No, it's really nothing like this...
The manager is livid.
'AM I SHOUTING?' she says in a raised, pointed voice.
'ISTHISABUSIVEBEHAVIOUR?' She's directing her comments, not towards me, but to the girl next to me. The girl, from Sri Lanka and probably one of the most precarious workers in the whole place, looks to me and then to the boss. She pauses. 'No ma'am you are not shouting', she says as if this is the most obvious thing in the world.
I'm seething. Trying to pit her against me, intimidating her to intimidate me, deny that this whole abusive power relationship is playing out before our eyes.
Leva the supervisor turns to me and says bluntly, 'You need to change your attitude' and turns away.
'No, YOU need to change your attitude' I snap back.
I stand there with my elbows on the sign-in counter glowering at her back.
She turns around in disbelief. The manager starts shouting again.
Leva softens slightly and cutting through the noise, says, 'Look, I had to do your rooms, I had to follow the girls around all of the day asking who could do extra rooms, and it was hard for us'.
'So there's no rooms for me today?' I say, swallowing nervously.
'No, there's no rooms for you', says Leva in a gentler tone.
'So..... I should just go now?'
'And come back tomorrow?'
'Yes, if you want to...... Do you want to come back?'
Fucking hate this place and I dread coming here.
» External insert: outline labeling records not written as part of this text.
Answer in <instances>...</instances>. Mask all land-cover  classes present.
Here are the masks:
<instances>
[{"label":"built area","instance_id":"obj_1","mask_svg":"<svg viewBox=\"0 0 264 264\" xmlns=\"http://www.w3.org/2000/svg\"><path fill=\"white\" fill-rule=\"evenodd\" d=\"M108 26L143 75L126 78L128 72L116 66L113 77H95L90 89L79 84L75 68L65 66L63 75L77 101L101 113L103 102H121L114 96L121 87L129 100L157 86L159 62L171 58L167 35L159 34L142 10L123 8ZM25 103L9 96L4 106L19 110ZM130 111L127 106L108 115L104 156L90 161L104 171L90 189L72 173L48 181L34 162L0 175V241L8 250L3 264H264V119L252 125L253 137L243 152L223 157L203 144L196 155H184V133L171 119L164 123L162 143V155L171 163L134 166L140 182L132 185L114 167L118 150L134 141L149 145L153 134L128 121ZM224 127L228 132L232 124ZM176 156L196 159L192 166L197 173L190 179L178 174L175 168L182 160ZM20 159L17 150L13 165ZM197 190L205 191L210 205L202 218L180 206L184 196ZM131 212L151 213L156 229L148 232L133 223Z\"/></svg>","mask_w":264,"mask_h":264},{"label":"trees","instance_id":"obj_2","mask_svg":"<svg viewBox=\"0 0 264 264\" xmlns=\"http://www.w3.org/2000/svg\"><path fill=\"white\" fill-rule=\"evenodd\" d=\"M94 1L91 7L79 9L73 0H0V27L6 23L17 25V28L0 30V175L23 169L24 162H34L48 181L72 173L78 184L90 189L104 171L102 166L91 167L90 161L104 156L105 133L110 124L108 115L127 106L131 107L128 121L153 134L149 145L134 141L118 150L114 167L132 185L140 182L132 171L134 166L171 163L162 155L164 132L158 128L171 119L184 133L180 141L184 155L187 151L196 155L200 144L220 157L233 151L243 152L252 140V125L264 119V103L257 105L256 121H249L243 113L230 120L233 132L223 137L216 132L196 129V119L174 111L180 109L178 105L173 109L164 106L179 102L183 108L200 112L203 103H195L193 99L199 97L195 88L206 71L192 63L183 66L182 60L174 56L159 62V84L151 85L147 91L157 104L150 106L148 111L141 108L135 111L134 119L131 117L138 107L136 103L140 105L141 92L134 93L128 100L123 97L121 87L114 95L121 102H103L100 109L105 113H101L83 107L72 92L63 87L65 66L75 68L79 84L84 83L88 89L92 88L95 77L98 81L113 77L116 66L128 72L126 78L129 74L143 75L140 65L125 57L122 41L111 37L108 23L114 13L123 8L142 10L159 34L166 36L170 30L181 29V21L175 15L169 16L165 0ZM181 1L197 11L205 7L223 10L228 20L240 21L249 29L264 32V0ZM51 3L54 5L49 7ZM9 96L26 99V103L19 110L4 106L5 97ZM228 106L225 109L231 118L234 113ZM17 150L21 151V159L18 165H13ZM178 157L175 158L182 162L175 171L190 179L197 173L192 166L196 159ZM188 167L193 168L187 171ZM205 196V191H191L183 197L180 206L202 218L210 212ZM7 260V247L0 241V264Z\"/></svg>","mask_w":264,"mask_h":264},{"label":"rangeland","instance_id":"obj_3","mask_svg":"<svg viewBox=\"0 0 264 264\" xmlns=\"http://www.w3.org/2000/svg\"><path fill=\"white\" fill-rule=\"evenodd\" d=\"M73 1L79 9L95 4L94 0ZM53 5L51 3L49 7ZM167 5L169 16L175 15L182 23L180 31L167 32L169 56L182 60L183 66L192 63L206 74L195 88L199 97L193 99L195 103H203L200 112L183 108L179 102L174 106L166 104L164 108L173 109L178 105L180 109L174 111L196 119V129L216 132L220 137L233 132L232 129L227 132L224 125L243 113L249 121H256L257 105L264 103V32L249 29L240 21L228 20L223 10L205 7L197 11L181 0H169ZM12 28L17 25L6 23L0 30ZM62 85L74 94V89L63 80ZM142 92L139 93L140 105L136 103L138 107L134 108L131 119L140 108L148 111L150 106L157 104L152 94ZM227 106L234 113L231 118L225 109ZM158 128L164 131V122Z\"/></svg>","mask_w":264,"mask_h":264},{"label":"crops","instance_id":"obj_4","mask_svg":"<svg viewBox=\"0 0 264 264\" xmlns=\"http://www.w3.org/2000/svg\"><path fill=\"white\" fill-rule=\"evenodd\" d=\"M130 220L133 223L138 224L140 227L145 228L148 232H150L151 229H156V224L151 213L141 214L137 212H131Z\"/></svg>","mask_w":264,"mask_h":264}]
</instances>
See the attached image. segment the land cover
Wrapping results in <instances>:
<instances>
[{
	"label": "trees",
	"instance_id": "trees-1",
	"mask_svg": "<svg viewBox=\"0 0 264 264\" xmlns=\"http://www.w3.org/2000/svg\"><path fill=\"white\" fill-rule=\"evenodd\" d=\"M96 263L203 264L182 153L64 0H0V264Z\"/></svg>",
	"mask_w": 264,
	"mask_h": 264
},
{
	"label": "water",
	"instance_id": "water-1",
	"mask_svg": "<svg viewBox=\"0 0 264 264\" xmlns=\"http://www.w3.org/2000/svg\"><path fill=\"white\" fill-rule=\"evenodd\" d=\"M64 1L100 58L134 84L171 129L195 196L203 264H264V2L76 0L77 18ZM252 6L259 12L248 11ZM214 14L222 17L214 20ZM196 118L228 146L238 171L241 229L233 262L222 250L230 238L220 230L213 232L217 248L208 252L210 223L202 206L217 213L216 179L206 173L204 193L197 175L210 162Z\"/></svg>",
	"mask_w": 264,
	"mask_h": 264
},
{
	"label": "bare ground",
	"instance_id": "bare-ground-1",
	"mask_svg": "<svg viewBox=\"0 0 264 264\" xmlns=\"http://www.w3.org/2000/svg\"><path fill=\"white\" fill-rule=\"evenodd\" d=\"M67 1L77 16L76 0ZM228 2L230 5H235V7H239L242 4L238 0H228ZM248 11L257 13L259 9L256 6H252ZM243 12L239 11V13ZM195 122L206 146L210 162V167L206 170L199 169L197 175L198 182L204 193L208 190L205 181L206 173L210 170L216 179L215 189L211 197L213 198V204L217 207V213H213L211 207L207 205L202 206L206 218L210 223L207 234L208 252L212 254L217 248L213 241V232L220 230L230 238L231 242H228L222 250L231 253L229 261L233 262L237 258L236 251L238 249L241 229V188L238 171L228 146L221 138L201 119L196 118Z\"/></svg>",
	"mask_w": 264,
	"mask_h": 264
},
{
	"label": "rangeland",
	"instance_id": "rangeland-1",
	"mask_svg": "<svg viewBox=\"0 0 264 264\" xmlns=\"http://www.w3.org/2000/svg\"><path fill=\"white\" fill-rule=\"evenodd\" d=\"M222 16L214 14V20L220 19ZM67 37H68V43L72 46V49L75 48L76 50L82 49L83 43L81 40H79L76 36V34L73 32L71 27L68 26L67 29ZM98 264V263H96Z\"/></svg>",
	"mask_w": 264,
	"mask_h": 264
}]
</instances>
'I do yes, I want to work'.
'So we'll see you tomorrow'.
I nod, semi-earnestly, and walk back to the locker room. It's in bad shape. The lavs are always missing toilet paper, and the doors don't shut properly. Notices on the walls above the sinks say 'PLEASE RESPECT YOUR COLLEAGUES AND DO NOT WASH YOUR FEET IN THE SINK'.
I still don't have a locker or a pass, so my stuff just sits in a pile. I get changed and put on my rucksack and decide to come back to the office to apologise.
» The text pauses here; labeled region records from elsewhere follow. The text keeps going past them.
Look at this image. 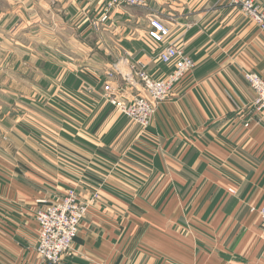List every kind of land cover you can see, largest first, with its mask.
Segmentation results:
<instances>
[{
	"label": "crops",
	"instance_id": "1",
	"mask_svg": "<svg viewBox=\"0 0 264 264\" xmlns=\"http://www.w3.org/2000/svg\"><path fill=\"white\" fill-rule=\"evenodd\" d=\"M106 2L0 0V264H41L35 211L71 187L101 200L59 264H264V115L243 76L264 78V30L230 0H147L93 29ZM153 15L195 66L142 128L75 89L133 62L170 72L145 39ZM56 73L73 101L52 96Z\"/></svg>",
	"mask_w": 264,
	"mask_h": 264
},
{
	"label": "built area",
	"instance_id": "2",
	"mask_svg": "<svg viewBox=\"0 0 264 264\" xmlns=\"http://www.w3.org/2000/svg\"><path fill=\"white\" fill-rule=\"evenodd\" d=\"M240 12L264 30V0H230ZM147 0H107L99 16L88 17L90 27L101 29L110 16V10L121 6L144 7ZM145 39L152 46L161 47L158 59L172 67L160 78L152 77L141 63H130L129 70L118 68L105 73L103 97L118 112L142 128L147 127L158 106L166 101L174 87L195 66L194 60L175 41L170 39V28L158 16L147 18ZM244 79L254 93L251 109L256 115H264V78L254 71H244ZM248 125L247 123L245 124ZM99 192L87 200H81L74 189L54 201L43 200L37 208L38 224L36 253L42 264H57L70 252L80 223L93 205ZM260 219V238L264 243V204L257 211Z\"/></svg>",
	"mask_w": 264,
	"mask_h": 264
},
{
	"label": "rangeland",
	"instance_id": "3",
	"mask_svg": "<svg viewBox=\"0 0 264 264\" xmlns=\"http://www.w3.org/2000/svg\"><path fill=\"white\" fill-rule=\"evenodd\" d=\"M6 24H4V26H5ZM9 31V29L7 30V32ZM2 36H4V38L5 39H3V38H0V49L1 50H3V51H8L9 50V48H10V46H11V44H12V41L9 39V37L7 36V35H5L3 32L2 33H0ZM31 49H33V51L32 52H40L41 51V45L39 46L38 44H36V42L35 41H32V46H31ZM6 53H3V54H0V61H4V60H6ZM46 59H49V60H51V59H53V58H46ZM65 61H67V62H69L70 60L69 59H67V60H65ZM36 73V74H35ZM28 74H30V73H28ZM36 75H40V72H32V74H31V76H33V77H36ZM96 75L98 76V78H96V83H95V85H93V84H90V83H88V82H86L87 80H82V84L79 86V88H77V89H75L77 92L76 93H97L98 94V96H100L102 99H103V101L104 102H106L105 100H104V97H103V85H104V82H105V80H106V77H104V73H103V77H102V73H100V72H98V71H96ZM106 76V75H105ZM3 78V77H2ZM40 77L38 76V77H36V78H34V81L36 80L37 81V79H39ZM54 81H55V83H57V85L55 84V86H54V88L52 89V92H53V95L52 96H58V97H60V98H65L66 100H70V101H73V97H74V95H75V93H73L72 91H70L69 89H67V88H65V87H63V84L61 83V79L59 78V76H58V73H56V75L54 76ZM49 80V79H48ZM38 95V94H37ZM41 99H43V98H41ZM73 103V102H72ZM107 104H109L108 102H106ZM66 105H68L69 107H72L73 108V105L72 104H69V103H65ZM111 105V104H110ZM0 106H6L7 108H8V104L6 103V104H0ZM39 106V105H38ZM51 106V104L49 105V107ZM112 106V105H111ZM41 107H43V108H47L45 105H43V106H41ZM113 107V106H112ZM87 109H88V107L87 106H83L82 107V110H80V109H78V111L79 112H81L82 114H85L86 112H87ZM113 109L114 110H116L114 107H113ZM37 110H39V109H37ZM117 111V110H116ZM20 112V111H19ZM118 112V111H117ZM7 115H9L8 113H7ZM20 115H22V113L20 114ZM9 117V116H8ZM27 118H32V123H38L39 124V122L38 121H40V122H42V123H44L42 120H40L38 117H31V116H29V117H27ZM31 121L29 122V123H31ZM19 122H24L23 121V119L22 118H20L19 119ZM0 123H2V122H0ZM25 123V122H24ZM25 125H27V126H29L28 124H25ZM1 126H5V127H8V125L7 124H3V125H1ZM27 126H26V128H27ZM40 127H44L43 125H39ZM0 140L2 141H4V140H6V137L4 136V135H2L1 137H0ZM69 189H74L75 191H76V189L74 188V187H71V188H69ZM95 191H98L99 192V190H95ZM94 191V192H95ZM94 192H92V193H94ZM79 196V195H78ZM92 196V194L90 195V196H88L87 198H85V199H82L81 197H79L81 200H87V199H89L90 197ZM100 200H101V196H100V193H99V197L97 198V199H95V202L93 203V205L92 206H94V205H96V204H99L100 203ZM36 211H37V209H36ZM36 211H35V214H36ZM35 216V215H34ZM35 220H36V218H35ZM37 222V221H36ZM38 225V224H37ZM79 231V230H78ZM71 251V250H70ZM68 254V253H67ZM63 259V258H62ZM61 259V260H62ZM60 263V262H59ZM59 263H57V264H59ZM42 264V263H41Z\"/></svg>",
	"mask_w": 264,
	"mask_h": 264
}]
</instances>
The Manager is sitting primly above paperwork.
'Look, I'm sorry', I say.
'This didn't happen', she snaps without looking at me. 'Forget it'.
I'm seven hours free but seven hours down on my pay. I won't get paid for coming in today – or will I?
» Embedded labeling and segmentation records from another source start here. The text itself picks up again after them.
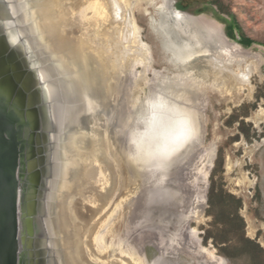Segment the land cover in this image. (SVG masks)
<instances>
[{
  "label": "bare ground",
  "instance_id": "obj_1",
  "mask_svg": "<svg viewBox=\"0 0 264 264\" xmlns=\"http://www.w3.org/2000/svg\"><path fill=\"white\" fill-rule=\"evenodd\" d=\"M143 2L158 6L150 23L186 71L157 81L150 96L161 92L191 115L195 129L191 140L198 135L192 103L200 89L194 70L202 74L210 67L219 84L228 76L248 96L253 92L254 68L245 61L249 50L231 42L214 19L179 10L173 0H16L23 31L39 57L61 78L74 106L57 134L47 202L57 264H147L140 253L144 233L139 223L151 198L140 196L138 168L125 157L124 134L134 112L139 110L147 118L142 109L146 98L142 100L138 91L129 96L123 84L127 72L147 66L149 51L132 14ZM197 58L205 61L196 62ZM250 120L255 126L260 123L259 117ZM157 127L153 121L147 132ZM234 167L226 159L227 173ZM204 195L189 203L194 211L186 217L197 224L204 218ZM245 220L248 233H253L251 218ZM187 232L190 238L183 251L193 264H229L193 240L195 228ZM163 248L161 258L166 256Z\"/></svg>",
  "mask_w": 264,
  "mask_h": 264
},
{
  "label": "rangeland",
  "instance_id": "obj_2",
  "mask_svg": "<svg viewBox=\"0 0 264 264\" xmlns=\"http://www.w3.org/2000/svg\"><path fill=\"white\" fill-rule=\"evenodd\" d=\"M173 2V7L179 10L214 19L222 25L227 37L224 20L237 21L242 34L253 41L249 47L240 44L250 53L245 61L254 68L251 76L253 92L248 96V92L239 90L228 76H223L219 84L210 67L204 68L202 74L193 71L192 76L200 88L192 103L197 138L190 139L185 147L175 148L159 170L146 172L138 168L135 172L140 181L141 198H151L140 218V229L144 233L140 253L147 264H193L190 256L183 251V244L190 238L188 229L192 231L195 228L193 240L201 247L215 251L229 264H262L260 260L252 263L245 256L228 259L222 255L218 244L204 237L206 230L217 238L222 235L213 227V218L209 214L214 211L208 201L213 187L215 192L222 189L240 200L239 216L245 225V236L264 249V0ZM157 7L146 6L143 2L132 13L149 57L146 68L134 67L125 75L123 84L126 94L131 96L138 91L142 100L150 96L157 81L163 82L168 77L186 73L184 68L179 67L175 53L165 45L156 26L150 23V17L159 12ZM234 37L228 38L239 44L241 34L237 30ZM203 61L205 59L196 60L199 63ZM7 70L11 72L12 81L21 84L20 92L26 107V34L21 27L15 0H0V75ZM42 77L44 79V75ZM222 84L225 85L223 92ZM36 88L34 91L30 88L31 95L37 93ZM47 90L48 97L52 89L48 86ZM252 117H259L260 123L255 126L250 120ZM228 158L235 164L231 173L225 169ZM250 181H253L252 185ZM203 192L204 218L197 224L186 216L194 211L189 203L196 196H202ZM226 205L229 211L234 210L233 203ZM245 216L251 218V234L248 233ZM233 237H225L229 246L234 245ZM163 247L166 256L161 258ZM228 252L232 251L229 249Z\"/></svg>",
  "mask_w": 264,
  "mask_h": 264
},
{
  "label": "water",
  "instance_id": "obj_3",
  "mask_svg": "<svg viewBox=\"0 0 264 264\" xmlns=\"http://www.w3.org/2000/svg\"><path fill=\"white\" fill-rule=\"evenodd\" d=\"M24 32L26 34V31ZM48 86L52 92L47 97ZM34 87L37 93L33 92L31 95L30 91L32 89L34 91ZM21 88L19 82L12 81L11 72L8 70L0 75V264H57L48 228L47 202L55 171L57 134L66 124L74 106L67 87L54 69L39 57L27 34L26 107L21 96ZM40 92L43 98L39 97ZM20 110L26 111V124ZM38 115L42 119L43 129L48 132L47 165L44 172L46 177L41 193L42 202L35 211L32 206V191L28 189L26 194L25 238L21 230L20 188V166L24 157V146L20 145L18 140H21L20 132L23 128L26 130V139L30 138L31 132L37 128ZM25 244L26 251L23 248Z\"/></svg>",
  "mask_w": 264,
  "mask_h": 264
},
{
  "label": "clouds",
  "instance_id": "obj_4",
  "mask_svg": "<svg viewBox=\"0 0 264 264\" xmlns=\"http://www.w3.org/2000/svg\"><path fill=\"white\" fill-rule=\"evenodd\" d=\"M144 109L147 118L137 110L125 124V157L142 171L152 172L163 166L175 148L189 141L195 129L191 115L161 92L147 98ZM153 121L158 127L149 133Z\"/></svg>",
  "mask_w": 264,
  "mask_h": 264
},
{
  "label": "trees",
  "instance_id": "obj_5",
  "mask_svg": "<svg viewBox=\"0 0 264 264\" xmlns=\"http://www.w3.org/2000/svg\"><path fill=\"white\" fill-rule=\"evenodd\" d=\"M224 23L226 24V33L229 38L234 39V31L237 30L241 34L239 44L249 47L253 43L251 39L242 34L241 28L236 20H224ZM208 196L210 208L214 210L209 212L213 218V227H216L222 235L221 238H217L210 230H206L204 239H211L214 243L218 244L222 255L228 259L245 256L252 263L255 260H260L264 264V249L245 236V225L239 216V209L241 208L240 200L231 194L225 193L222 189L215 192V188L213 187ZM229 202L233 203V211L228 210L226 204ZM228 235L234 236L233 246H229V240L225 239ZM229 249L232 252H228Z\"/></svg>",
  "mask_w": 264,
  "mask_h": 264
},
{
  "label": "flooded vegetation",
  "instance_id": "obj_6",
  "mask_svg": "<svg viewBox=\"0 0 264 264\" xmlns=\"http://www.w3.org/2000/svg\"><path fill=\"white\" fill-rule=\"evenodd\" d=\"M20 114L26 124V111L20 110ZM38 115L37 128L31 132L30 138L26 139V130L22 129L20 132L21 140L19 144L24 146L23 159L21 160V218H22V233L26 238V194L31 190L32 206L35 211L41 205V193L43 192V183L45 180L46 169V147L48 132L43 129L42 123ZM40 121V122H39ZM27 140V141H26ZM27 142L29 144H27ZM26 251V244L23 246Z\"/></svg>",
  "mask_w": 264,
  "mask_h": 264
}]
</instances>
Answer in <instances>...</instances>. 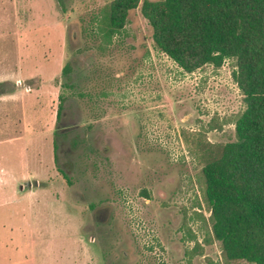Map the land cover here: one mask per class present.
<instances>
[{"label":"rangeland","instance_id":"rangeland-1","mask_svg":"<svg viewBox=\"0 0 264 264\" xmlns=\"http://www.w3.org/2000/svg\"><path fill=\"white\" fill-rule=\"evenodd\" d=\"M113 1L0 0V264H251L202 173L245 108L235 61L183 71L143 0L106 39Z\"/></svg>","mask_w":264,"mask_h":264},{"label":"trees","instance_id":"trees-1","mask_svg":"<svg viewBox=\"0 0 264 264\" xmlns=\"http://www.w3.org/2000/svg\"><path fill=\"white\" fill-rule=\"evenodd\" d=\"M138 6L139 0L110 3L101 17L104 37L120 31ZM140 13L154 46L183 71L235 61L232 79L245 108L235 140L202 169L205 196L225 259L264 264V0H143Z\"/></svg>","mask_w":264,"mask_h":264}]
</instances>
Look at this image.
I see Wanda outside having a smoke at the staff exit. I've taken up smoking since I started here, to get time with people. Smoking areas are ideal for talking to people because you've got the time it takes to roll or spark a cigarette and smoke it to strike up a conversation. You've got a reason to be there. It's natural to chat. Every other space is either full of people getting dressed or people in the lift, people struggling to eat before they have to be back out on the floor, or just getting out of the hotel fast. Here, at the exit, there are smokey pauses.
I retell Wanda the story and how I lost my cool with the bosses.
“I used to work at the (X) in Euston”, she tells me. “There, they treated me badly. There was a supervisor there who would order me around, and bark at me as if I were a dog. But, as I was raised to stand up for myself but to never shout and to keep dignified, I told her, calmly and clearly: 'Listen, you do not speak to me like that. You do not disrespect me in this way and I will not allow it.' And you know, I complained about her and they did listen to me and I ended up getting transferred here. I won't take any crap of anyone. I know my rights”.
I take a short drag on my rollie and smile straight at her. Have I met a potential activist here?